[CHAPTER VIII]
THE MAN IN THE GREEN COAT
Those present at this scene had listened and looked on from a distance without interruption, realizing that they had before them two powerful personalities. The principal of the royalist agency was the first to break the silence.
"Gentlemen," said he, "it is always a gain when two leaders, even when they are about to separate—the one to do battle in the east, the other on the west of France, and though they may never meet again—it is always something gained when they exchange fraternal pledges as the knights of the Middle Ages were wont to do. You are all witnesses of the oath which these two leaders, in a cause which is also our own, have taken. They are men who do more than they promise. One, however, must return to the Morbihan, to unite the movement there with our own.

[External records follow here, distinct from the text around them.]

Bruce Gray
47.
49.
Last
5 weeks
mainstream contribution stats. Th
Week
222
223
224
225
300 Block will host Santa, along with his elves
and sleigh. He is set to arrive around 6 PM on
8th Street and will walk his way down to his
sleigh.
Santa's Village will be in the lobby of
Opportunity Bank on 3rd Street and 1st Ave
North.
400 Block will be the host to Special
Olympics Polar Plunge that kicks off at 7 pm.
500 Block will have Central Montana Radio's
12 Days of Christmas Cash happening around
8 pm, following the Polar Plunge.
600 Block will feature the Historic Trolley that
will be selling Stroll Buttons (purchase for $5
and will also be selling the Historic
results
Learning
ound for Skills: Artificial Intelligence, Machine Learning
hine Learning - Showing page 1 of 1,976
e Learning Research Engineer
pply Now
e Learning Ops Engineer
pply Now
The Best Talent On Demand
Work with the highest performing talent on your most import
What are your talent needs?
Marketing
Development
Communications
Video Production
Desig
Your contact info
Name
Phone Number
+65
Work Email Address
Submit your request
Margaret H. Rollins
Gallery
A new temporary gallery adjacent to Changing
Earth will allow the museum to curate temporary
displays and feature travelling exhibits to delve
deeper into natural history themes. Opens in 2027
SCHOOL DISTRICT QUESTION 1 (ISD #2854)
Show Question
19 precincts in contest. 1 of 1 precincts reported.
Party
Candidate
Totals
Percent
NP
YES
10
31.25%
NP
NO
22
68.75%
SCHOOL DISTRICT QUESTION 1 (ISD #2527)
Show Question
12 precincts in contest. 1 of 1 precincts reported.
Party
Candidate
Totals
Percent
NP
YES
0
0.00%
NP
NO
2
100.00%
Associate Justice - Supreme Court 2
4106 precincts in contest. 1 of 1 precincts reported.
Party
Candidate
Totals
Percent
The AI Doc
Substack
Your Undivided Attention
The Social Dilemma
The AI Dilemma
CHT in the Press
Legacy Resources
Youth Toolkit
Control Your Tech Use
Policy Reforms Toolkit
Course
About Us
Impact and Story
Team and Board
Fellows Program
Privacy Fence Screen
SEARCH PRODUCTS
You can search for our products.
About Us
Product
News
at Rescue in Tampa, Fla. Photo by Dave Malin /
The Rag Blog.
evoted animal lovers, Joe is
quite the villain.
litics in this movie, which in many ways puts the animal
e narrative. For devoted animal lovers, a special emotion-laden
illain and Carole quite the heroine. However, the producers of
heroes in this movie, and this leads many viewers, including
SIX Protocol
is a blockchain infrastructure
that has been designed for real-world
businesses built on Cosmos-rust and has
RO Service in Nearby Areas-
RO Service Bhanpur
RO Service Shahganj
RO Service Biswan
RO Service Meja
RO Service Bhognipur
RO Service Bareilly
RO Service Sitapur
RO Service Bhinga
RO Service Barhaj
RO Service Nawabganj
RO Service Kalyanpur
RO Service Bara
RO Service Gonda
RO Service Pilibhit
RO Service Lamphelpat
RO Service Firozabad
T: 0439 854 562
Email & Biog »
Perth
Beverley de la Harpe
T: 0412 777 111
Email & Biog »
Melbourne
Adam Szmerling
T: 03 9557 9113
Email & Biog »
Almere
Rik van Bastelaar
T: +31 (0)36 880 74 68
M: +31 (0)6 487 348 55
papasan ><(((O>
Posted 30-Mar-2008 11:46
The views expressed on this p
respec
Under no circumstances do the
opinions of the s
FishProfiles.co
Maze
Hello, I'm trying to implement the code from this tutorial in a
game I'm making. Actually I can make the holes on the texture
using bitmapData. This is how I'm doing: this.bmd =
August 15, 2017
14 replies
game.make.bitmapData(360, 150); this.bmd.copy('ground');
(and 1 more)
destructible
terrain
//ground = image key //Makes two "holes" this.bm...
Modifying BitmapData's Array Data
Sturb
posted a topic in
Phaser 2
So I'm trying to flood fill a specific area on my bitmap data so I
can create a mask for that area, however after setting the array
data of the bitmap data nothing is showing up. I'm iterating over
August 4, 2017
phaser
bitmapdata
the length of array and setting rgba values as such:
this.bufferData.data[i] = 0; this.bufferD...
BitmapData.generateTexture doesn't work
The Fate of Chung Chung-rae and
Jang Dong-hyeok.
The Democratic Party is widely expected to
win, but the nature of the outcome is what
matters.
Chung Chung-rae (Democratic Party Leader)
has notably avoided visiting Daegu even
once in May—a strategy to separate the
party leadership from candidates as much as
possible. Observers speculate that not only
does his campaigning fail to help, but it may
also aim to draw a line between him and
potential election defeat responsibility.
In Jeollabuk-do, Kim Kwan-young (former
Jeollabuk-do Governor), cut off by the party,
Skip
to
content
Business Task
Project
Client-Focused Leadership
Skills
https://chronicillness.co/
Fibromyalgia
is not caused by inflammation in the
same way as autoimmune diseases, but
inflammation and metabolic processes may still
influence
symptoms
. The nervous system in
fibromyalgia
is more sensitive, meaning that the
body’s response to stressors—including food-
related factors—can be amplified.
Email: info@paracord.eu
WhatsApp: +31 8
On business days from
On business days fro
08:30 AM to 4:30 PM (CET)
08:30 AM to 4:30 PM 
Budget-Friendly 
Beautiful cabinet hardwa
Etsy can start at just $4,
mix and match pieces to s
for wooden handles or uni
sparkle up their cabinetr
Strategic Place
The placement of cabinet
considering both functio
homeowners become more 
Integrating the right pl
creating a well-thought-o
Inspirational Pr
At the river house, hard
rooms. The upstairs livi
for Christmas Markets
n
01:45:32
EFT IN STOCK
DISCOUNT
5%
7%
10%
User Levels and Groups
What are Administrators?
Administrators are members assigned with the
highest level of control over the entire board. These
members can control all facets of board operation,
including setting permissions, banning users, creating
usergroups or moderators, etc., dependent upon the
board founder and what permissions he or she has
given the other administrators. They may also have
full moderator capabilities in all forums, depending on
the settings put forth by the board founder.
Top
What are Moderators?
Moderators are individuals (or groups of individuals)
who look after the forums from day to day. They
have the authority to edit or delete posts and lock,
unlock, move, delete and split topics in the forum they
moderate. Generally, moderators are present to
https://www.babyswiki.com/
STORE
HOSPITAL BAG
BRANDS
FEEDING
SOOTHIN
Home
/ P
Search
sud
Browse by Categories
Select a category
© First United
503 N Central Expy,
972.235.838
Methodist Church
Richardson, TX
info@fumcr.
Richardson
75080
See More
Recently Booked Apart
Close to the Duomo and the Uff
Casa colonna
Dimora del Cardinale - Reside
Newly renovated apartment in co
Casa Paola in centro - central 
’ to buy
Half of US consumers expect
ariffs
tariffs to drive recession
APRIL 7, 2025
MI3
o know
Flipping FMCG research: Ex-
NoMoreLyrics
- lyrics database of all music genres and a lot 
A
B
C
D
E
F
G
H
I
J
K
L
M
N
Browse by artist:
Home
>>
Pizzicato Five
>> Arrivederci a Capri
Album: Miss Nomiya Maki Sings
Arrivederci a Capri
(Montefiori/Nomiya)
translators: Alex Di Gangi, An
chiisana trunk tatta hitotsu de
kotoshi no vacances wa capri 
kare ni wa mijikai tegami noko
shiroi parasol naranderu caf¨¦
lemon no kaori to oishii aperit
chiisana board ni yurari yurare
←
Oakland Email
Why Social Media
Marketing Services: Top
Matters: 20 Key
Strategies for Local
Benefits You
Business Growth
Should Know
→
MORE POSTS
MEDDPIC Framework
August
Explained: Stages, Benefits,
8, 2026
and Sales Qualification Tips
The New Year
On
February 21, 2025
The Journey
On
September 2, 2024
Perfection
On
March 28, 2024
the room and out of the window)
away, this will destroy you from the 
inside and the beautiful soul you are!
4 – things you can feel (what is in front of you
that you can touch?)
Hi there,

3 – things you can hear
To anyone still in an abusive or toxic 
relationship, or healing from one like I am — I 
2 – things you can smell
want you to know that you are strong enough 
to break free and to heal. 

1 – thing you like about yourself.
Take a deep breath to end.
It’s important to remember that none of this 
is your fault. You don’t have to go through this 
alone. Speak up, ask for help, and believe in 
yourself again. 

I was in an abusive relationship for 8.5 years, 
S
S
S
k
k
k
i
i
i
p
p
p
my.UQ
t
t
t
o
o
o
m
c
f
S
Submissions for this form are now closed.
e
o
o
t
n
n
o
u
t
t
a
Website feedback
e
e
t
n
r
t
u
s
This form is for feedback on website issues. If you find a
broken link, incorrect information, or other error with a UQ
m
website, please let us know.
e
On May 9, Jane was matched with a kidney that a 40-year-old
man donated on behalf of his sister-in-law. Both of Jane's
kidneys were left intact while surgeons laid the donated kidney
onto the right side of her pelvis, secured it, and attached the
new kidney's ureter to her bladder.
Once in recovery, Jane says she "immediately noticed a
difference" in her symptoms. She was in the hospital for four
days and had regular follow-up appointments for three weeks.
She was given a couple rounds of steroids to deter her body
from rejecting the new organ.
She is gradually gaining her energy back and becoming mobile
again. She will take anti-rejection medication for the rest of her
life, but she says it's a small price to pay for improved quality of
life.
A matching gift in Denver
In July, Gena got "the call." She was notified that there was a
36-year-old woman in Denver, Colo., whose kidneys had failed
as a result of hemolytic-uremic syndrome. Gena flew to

Let us, therefore, take leave of the general who has completed his work in Paris, and turn to our own which has begun well."
"Gentlemen," said the Chouan, "I would gladly offer to remain here and fight with you to-morrow or to-day, but I confess that I know little about street warfare. The war I am used to carrying on is in ditches, ravines, bushes, and thick forests. Here I should be but one more soldier—there a chieftain would be wanting; and, since Quiberon of mournful memory, there are but two of us, Mercier and I."
"Go, my dear general," said Morgan; "you are fortunate to be able to fight in the open with no fear lest a chimney fall upon your head. God bring me to you, or you to me again!"
The Chouan took leave of every one, and more tenderly of his new friend, perhaps, than of his old acquaintances. Then noiselessly and on foot, as if he were the least of the royalist officers, he gained the Barrière d'Orléans, while Danican, Lemaistre, and the young president of the Section Le Peletier laid their plans for the following day. As he departed, they all remarked: "He is a formidable fellow, that Cadoudal!"
About the same time that he whose incognito we have just betrayed was taking leave of Morgan and his companions, and was making his way to the Barrière d'Orléans, a group of those young men of whom we have already spoken crossed from the Rue de la Loi to the Rue Feydeau, shouting: "Down with the Convention! Down with the Two-thirds Men! Long live the Sections!"
At the corner they found themselves face to face with a patrol of patriot soldiers, on whom the last orders of the Convention enjoined the greatest severity against all nocturnal brawlers.